A prenuptial agreement is an agreement/contract entered into by two parties before marriage.
A prenuptial agreement is generally used to predetermine how assets will be divided if the marriage does not work out and the parties get divorced.
Upon marriage, a spouse usually has the following rights, unless a prenuptial agreement states differently:
- The right to share in the ownership of property acquired during marriage, with the expectation that this property will be divided in a just and equitable manner in the event of divorce.
- The right to incur debts during the marriage with the expectation that the other spouse may be required to be at least partially responsible for the payment of in the event of divorce, and
- The right to share in the control of any community property, including the right to sell it or give it away.
- A prenup lets you decide before the marriage even takes place how your property and debts should be handled both during the marriage and, if things don’t work out, upon divorce.
Who Needs a Prenuptial Agreement?
If a party has significant assets coming into the marriage, a prenuptial agreement is something that should at least be considered. However, this is not the only reason a prenuptial agreement may be important for you. A lot of times the need for a prenuptial agreement has more to do with the unequal amounts of money each party may have at that time of their marriage rather than the overall value of the assets. If one party makes significantly more than the other party or if one party has significantly more assets than the other, it is important to consider a prenuptial agreement.
It is important to note, that Texas is a community property state which means that under Texas law it is assumed when divorcing that everything the parties own at the time of divorce is part of the community estate.
If no prenuptial agreement has been signed, and a party files for divorce and claims that certain assets or accounts are separate property rather than community property, it is the burden of the party claiming separate property to prove that such property is in fact separate property and not community property.
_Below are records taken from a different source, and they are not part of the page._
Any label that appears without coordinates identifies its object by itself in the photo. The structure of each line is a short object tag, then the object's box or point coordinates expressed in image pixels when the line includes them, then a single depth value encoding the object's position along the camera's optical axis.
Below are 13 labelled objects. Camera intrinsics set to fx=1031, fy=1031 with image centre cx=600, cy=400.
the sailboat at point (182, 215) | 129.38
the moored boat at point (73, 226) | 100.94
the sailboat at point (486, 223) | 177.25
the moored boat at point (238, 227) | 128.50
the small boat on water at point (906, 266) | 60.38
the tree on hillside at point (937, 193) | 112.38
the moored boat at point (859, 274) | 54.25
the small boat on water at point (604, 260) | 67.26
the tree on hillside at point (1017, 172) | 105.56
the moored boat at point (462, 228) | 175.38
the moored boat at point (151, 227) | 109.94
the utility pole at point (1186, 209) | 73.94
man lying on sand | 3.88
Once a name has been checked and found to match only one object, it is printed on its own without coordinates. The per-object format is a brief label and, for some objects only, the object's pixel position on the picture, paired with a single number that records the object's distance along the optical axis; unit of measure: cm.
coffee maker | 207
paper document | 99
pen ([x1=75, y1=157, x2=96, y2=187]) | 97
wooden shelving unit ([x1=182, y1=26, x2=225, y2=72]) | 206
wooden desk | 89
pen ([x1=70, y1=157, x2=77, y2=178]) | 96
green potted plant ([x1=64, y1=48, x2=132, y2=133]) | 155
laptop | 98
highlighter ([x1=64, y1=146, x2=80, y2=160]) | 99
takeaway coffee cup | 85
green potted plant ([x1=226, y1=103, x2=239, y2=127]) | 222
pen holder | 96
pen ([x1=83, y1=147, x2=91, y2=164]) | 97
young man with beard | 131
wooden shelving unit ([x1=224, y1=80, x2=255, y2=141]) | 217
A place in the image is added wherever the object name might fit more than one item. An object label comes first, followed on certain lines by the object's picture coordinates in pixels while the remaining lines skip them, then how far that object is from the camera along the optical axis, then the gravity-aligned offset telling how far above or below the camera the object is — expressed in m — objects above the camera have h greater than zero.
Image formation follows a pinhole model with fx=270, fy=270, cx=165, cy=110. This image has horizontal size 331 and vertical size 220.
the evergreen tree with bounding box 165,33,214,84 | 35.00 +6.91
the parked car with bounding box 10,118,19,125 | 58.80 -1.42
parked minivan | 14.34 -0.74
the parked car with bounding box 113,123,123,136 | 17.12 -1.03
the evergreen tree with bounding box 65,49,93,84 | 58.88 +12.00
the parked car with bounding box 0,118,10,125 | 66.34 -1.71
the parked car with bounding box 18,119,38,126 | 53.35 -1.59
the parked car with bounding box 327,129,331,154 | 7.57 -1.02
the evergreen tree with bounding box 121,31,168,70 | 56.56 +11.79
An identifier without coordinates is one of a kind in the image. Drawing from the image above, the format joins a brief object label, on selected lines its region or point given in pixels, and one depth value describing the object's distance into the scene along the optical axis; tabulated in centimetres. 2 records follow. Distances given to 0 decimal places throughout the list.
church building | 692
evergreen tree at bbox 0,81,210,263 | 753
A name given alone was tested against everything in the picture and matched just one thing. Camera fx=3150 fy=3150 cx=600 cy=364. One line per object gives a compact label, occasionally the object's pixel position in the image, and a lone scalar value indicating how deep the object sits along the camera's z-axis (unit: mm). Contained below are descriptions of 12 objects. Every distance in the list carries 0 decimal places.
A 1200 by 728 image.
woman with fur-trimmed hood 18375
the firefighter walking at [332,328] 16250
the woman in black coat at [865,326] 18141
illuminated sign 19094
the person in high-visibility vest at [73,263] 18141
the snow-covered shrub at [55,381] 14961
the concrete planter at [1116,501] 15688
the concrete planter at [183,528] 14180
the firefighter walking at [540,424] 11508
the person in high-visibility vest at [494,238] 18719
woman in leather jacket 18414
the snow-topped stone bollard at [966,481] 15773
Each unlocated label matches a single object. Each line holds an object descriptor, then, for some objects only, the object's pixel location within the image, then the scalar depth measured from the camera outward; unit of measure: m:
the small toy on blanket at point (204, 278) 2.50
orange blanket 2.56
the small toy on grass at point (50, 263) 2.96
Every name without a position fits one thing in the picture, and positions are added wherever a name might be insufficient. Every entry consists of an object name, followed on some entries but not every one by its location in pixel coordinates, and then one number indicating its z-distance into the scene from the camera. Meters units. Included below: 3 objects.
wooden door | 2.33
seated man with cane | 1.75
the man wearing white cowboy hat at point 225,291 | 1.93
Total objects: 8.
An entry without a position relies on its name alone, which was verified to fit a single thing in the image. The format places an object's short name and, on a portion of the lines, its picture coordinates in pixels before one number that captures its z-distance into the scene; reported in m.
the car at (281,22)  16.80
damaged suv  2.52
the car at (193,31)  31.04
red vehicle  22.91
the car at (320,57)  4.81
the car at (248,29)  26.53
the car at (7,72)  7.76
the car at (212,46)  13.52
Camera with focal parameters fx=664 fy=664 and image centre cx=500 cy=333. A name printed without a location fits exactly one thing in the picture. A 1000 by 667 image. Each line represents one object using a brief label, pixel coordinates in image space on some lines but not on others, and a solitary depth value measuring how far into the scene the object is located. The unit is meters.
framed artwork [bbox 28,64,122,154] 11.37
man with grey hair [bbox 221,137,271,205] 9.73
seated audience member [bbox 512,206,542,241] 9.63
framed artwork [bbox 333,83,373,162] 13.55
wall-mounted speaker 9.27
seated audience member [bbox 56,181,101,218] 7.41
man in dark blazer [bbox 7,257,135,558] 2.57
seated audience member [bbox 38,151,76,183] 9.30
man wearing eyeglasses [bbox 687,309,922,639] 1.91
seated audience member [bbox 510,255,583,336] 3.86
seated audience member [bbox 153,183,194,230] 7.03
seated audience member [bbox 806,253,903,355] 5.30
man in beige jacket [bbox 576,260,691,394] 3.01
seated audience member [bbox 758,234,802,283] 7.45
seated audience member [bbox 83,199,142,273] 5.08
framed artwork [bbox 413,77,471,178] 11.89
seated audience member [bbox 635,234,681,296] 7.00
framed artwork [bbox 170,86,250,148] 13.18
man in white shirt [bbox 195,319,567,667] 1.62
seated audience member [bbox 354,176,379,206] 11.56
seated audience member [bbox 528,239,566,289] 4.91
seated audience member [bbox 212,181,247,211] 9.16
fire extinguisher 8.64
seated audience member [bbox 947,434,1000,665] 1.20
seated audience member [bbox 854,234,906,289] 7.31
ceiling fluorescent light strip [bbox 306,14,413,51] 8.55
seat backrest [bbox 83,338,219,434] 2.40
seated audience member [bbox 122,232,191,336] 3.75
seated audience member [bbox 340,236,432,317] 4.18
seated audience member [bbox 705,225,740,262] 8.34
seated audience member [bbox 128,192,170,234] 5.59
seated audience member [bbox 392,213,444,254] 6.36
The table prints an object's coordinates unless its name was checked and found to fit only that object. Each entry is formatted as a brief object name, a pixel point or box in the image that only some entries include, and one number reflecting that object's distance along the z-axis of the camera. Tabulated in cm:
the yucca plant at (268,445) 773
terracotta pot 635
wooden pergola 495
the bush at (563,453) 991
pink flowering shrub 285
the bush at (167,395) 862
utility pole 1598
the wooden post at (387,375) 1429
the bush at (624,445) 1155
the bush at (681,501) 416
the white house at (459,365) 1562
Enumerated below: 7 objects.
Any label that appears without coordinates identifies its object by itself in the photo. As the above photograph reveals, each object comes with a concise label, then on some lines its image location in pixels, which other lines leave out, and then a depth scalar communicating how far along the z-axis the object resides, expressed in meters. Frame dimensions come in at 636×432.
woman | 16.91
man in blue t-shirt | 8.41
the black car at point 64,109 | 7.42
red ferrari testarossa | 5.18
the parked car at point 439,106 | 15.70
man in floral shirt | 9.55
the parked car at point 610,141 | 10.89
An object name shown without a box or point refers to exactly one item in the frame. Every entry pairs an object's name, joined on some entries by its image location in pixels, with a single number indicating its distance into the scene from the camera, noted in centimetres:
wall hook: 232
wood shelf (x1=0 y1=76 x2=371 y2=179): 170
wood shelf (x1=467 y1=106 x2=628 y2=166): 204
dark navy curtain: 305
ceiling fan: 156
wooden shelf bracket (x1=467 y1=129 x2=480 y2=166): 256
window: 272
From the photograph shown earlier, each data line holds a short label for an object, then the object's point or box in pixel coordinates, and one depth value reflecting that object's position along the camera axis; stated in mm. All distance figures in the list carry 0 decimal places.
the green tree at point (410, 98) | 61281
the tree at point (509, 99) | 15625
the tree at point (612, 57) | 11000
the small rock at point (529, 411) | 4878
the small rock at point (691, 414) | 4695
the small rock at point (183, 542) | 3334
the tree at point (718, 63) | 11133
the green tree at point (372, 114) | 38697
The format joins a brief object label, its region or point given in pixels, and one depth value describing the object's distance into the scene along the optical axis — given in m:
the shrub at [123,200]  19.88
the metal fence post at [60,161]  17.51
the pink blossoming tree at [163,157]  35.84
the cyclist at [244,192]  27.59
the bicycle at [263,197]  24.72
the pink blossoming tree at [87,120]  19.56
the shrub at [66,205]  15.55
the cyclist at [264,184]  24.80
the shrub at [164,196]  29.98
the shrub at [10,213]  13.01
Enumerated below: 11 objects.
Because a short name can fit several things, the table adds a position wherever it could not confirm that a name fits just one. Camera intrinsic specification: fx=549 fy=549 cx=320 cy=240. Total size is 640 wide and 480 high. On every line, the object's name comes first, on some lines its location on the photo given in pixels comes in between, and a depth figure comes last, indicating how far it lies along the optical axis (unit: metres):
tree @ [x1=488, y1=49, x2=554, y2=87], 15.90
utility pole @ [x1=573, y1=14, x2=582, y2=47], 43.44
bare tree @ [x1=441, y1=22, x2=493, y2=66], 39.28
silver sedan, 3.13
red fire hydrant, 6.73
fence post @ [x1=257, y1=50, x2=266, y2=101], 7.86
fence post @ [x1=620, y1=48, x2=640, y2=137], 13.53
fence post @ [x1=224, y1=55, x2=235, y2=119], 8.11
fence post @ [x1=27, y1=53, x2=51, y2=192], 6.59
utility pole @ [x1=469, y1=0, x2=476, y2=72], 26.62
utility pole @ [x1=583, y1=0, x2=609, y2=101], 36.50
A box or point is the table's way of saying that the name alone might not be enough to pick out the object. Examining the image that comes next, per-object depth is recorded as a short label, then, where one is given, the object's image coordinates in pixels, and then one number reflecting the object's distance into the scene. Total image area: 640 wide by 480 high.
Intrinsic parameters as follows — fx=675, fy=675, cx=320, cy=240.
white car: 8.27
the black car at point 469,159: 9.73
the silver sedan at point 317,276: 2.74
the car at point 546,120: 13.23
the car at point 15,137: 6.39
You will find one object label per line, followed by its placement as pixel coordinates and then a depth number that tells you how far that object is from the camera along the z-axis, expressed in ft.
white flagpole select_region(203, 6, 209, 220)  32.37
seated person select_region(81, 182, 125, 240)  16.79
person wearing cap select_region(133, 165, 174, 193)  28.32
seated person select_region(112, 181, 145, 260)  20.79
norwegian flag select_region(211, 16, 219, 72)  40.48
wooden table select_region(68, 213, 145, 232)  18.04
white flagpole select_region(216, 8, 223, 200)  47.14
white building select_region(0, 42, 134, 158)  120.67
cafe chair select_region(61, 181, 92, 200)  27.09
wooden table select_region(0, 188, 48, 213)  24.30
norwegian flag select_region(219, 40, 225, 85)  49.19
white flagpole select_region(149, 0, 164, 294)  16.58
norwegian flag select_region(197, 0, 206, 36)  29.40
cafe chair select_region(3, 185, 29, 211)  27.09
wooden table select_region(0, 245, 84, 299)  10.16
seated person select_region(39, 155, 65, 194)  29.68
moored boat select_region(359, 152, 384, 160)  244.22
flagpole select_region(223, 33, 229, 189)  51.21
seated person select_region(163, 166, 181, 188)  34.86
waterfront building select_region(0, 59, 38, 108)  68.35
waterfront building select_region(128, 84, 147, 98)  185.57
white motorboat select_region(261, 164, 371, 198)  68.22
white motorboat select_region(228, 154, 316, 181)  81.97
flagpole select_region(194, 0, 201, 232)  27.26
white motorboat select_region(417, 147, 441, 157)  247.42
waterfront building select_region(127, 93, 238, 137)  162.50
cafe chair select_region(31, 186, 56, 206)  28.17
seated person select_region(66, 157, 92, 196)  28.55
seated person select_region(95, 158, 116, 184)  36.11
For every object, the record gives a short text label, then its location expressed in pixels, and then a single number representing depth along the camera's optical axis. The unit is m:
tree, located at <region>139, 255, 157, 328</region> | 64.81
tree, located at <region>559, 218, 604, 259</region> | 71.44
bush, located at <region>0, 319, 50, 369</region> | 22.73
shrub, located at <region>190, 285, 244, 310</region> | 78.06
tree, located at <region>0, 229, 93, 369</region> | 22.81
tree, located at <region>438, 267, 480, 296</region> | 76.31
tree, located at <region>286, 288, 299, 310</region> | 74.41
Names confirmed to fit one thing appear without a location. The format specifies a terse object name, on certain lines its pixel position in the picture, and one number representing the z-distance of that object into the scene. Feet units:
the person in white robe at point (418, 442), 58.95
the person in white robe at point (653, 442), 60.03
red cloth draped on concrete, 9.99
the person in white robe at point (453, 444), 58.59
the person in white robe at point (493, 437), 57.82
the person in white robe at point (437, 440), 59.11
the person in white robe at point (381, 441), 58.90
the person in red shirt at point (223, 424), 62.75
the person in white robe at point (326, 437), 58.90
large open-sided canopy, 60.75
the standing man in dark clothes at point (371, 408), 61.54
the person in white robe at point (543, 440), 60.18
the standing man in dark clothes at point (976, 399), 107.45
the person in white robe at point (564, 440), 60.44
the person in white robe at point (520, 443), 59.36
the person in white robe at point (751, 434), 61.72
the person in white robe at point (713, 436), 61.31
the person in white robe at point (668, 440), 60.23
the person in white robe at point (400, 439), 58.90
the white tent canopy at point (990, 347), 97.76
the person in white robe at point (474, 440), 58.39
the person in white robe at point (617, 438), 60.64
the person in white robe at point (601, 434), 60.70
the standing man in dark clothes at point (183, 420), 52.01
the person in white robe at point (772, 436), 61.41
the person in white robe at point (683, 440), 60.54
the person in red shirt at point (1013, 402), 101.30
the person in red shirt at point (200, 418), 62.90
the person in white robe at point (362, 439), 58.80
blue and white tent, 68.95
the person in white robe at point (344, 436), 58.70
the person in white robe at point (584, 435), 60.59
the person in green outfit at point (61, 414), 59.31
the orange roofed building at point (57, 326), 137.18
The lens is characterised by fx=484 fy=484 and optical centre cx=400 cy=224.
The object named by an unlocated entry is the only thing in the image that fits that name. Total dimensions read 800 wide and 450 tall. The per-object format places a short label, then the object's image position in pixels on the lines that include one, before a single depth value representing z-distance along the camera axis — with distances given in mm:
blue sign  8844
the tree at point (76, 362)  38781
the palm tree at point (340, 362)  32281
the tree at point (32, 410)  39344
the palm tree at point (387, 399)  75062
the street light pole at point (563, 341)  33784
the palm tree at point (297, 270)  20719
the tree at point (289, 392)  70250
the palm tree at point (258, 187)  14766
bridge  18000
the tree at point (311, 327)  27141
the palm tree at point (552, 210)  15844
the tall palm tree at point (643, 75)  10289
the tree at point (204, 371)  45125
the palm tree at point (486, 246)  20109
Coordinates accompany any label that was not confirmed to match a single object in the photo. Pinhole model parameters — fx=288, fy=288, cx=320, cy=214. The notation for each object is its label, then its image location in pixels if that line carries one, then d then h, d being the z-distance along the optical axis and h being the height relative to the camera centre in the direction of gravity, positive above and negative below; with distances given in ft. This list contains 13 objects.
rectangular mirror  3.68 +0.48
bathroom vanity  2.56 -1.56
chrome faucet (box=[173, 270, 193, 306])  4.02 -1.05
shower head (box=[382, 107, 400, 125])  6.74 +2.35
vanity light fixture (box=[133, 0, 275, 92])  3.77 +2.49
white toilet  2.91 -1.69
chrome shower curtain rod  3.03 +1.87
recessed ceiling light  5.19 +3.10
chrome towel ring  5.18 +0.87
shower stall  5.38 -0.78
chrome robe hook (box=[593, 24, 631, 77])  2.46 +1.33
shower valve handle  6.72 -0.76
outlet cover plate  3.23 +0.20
This may require the party to hire one or more tracing experts to prove the claim of separate property. This can be an expensive and laborious undertaking; possibly much more so than the cost of a prenuptial agreement.
A prenuptial agreement not only protects those assets that are in existence at the time of marriage, it can also protect future assets.
For example, if you have a 401(k) retirement account you can agree, through a prenuptial agreement, that any funds added to the account during marriage shall remain separate property funds. This is the same with any type of financial accounts. You can agree through a prenuptial agreement that any funds added to your investment accounts or other financial accounts shall remain your separate property funds.
A prenuptial agreement can also protect each party from the debts that may be incurred by the other party during marriage. You can each agree that whatever debts are incurred by a party during marriage shall be their debts if divorced.
What a Prenuptial Agreement Can Not Do
A prenuptial agreement cannot predetermine the custody of your children or who or how much child support will or will not be paid.
What is a Postnuptial Agreement?
If the couple does sign a prenuptial agreement before marriage, they can sign a postnuptial agreement after marriage. A postnuptial agreement will cover the same rights and obligations as a prenuptial agreement. The main difference between a prenuptial agreement and a postnuptial agreement is that a prenuptial agreement is created and signed by the parties before they get married and a postnuptial agreement is created and signed by the parties after they get married.